# New Rediffmail



## Aijaz Akhtar (Nov 9, 2005)

Rediff has revamped its email service. Now you can search inside emails a la gmail, drag and drop mails into fiolders on the fly. download attachments without opening even the mails and preview the mails by just clicking a plus sign on the margin, without opening. Good spade work done by rediff.


----------



## abhinav (Nov 9, 2005)

yeh
its becoz of compitetion these people are having

but still i feel Gmail is good/better for me.
 :roll:


----------



## shwetanshu (Nov 9, 2005)

i use both but gmail is better


----------



## atool (Nov 9, 2005)

all others are improving...magar ye hotmail kab sudhrega !


----------



## Aijaz Akhtar (Nov 9, 2005)

@atool, hotmail would never get cool, dump it.
I too use both like Shwetanshu, for my family and close friends it is rediff, as gmail sometimes do not open in some machines, specially when you access in Win 98 machines still rampant in many cyber cafes. And lately, its server is down quite fequently as it happened till the day before.


----------



## dreams (Nov 10, 2005)

I prefer gmail and yahoo.. both rocks..


----------



## rollcage (Nov 10, 2005)

Rediff  is .. good n fast.

Drag n Drop of unwanted mail in trash feature .. is kool!


----------



## gauravsuneja (Nov 10, 2005)

googel has pop and smtp servers tooo


----------



## shwetanshu (Nov 10, 2005)

hey more options are available in rediff, just right click on any mail, i acidently did


----------



## cybermanas (Nov 10, 2005)

Hotmail is in its beta stage too.It will be offering 2GB shortly as well as many new features.Its code name is Kahuna.


----------



## godsownman (Nov 10, 2005)

No longer Kahuna, I think they have renamed it Windows Mail. It is also going to have the right click feature.

Regards


----------



## anubhav_har (Nov 11, 2005)

gmail is quite better.. rediff once called the fastest mail service is the slowest now.. hotmail opns much master...


----------



## shwetanshu (Nov 11, 2005)

anubhav_har said:
			
		

> gmail is quite better.. rediff once called the fastest mail service is the slowest now.. hotmail opns much master...

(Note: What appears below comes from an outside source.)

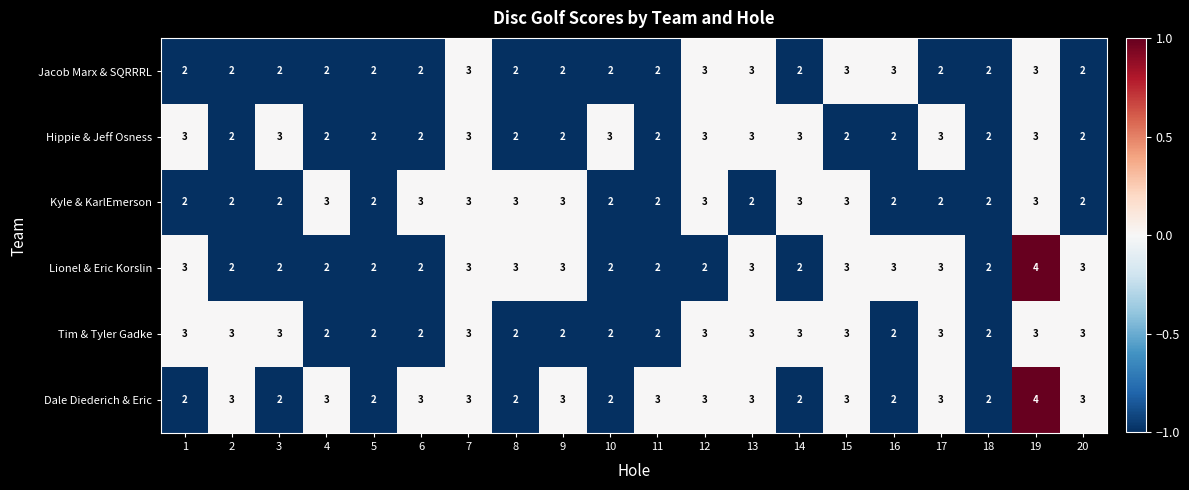

Which series changed the most between 7 and 13?

Kyle & KarlEmerson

slowest??? its still the fastest for me


----------



## robogeek (Nov 13, 2005)

REDIFF ROCKS...


----------



## iinfi (Nov 13, 2005)

strangely too many rediff fans here

for me yahoo rocks rocks rocks
i dont like GMail as i cant send my .NET projects ...

Rediffmail sucks....


----------



## piyush gupta (Nov 28, 2005)

Hey guys rediffmail is still coolestone fastest & reliable email services

in yahoo attachment is difficult 
also a mail with pics in it shows only thumb view & 
u need ot download each image seperate to view it 
to open an attachment need two windows to download 
then only u can download an attachment
gmail is slower than rediff


----------



## planetcall (Nov 28, 2005)

What is the problem using Hotmail ? I use Yahoo,Hotmail and Google.  Also I like the Passport login feature of Hotmail. Is it some sort of fanboyism? I dont like Microsoft for its several policies but it certainly doesnt mean that I criticise every product of it. Views may differ but I think its pretty ok. Its spam filter is really superb. So far I never had any problem using it.


----------



## gagan007 (Nov 28, 2005)

planetcall, r u totally nuts????? rediff-gmail (even yahoo) all r providing space in GBs and what hotmail is oferring is just peanuts......then why go 4 hotmail (initially they r giving only 25 MB, even after one month they didn't upgraded to 250 MB as written on their site). gmail provides POP access, MS can never dare to give such facility. and just look at the homoe page of yahoo and u'll know that this passport thing is just a fake. with only one yahoo account u can access hundreds of yahoo services.yahoo foto for instance provide u UNLIMITED space to upload ur pics, then geocities (MSN spaces came just now)....and much more. dude i prefer having cashews rather than peanuts....yahoo is best..........


----------